This is perhaps the most true. But one must understand the important reasons why this is, instead of just traducing it. There are issues related to charge backs, credit scores, privacy, transcending legal boundaries, and a train of other reasons.

There is more to Bitcoin than just buying "stuff."

That  is pure fantasy disguised as truth, I can't buy most goods sold in China with U.S currency, your visa/master cards just don't work there, and vice versa. While with bitcoins, I can signup and charge any local payment system as long as there are local people willing to exchange for bitcoins.

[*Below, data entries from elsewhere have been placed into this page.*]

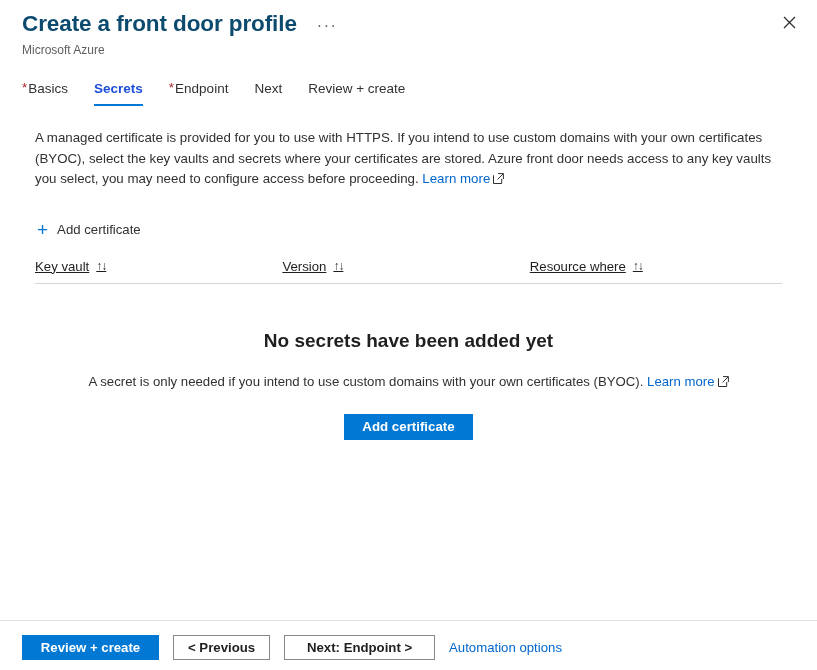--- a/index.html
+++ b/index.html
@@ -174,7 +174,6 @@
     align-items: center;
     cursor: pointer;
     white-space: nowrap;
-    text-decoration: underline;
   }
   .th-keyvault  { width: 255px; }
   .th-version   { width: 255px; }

What exactly are you arguing against? The original author of the piece is not making the argument you are making. The argument against Bitcoin is why would someone purchase Bitcoin with his or her local currency to buy goods or services instead of buying them directly? You can't buy goods in China with US dollars but you can buy goods in the US with US dollars. So if this is the case, why exchange them for bitcoins, when they can be used directly?

I gave my reasons above.

I argue exactly against the original author: you indeed can't buy some goods in USD which you can buy in Bitcoin. There are a lot of things you want which are simply not available locally in a nation, and it's a well known fact that global corporations price their products vastly different in different nations, in combination with a freight forwarder, Bitcoin avails you to buy things you couldn't buy, this is not just a theoretical possibility, it's something immediately practicable after a bit of investigation.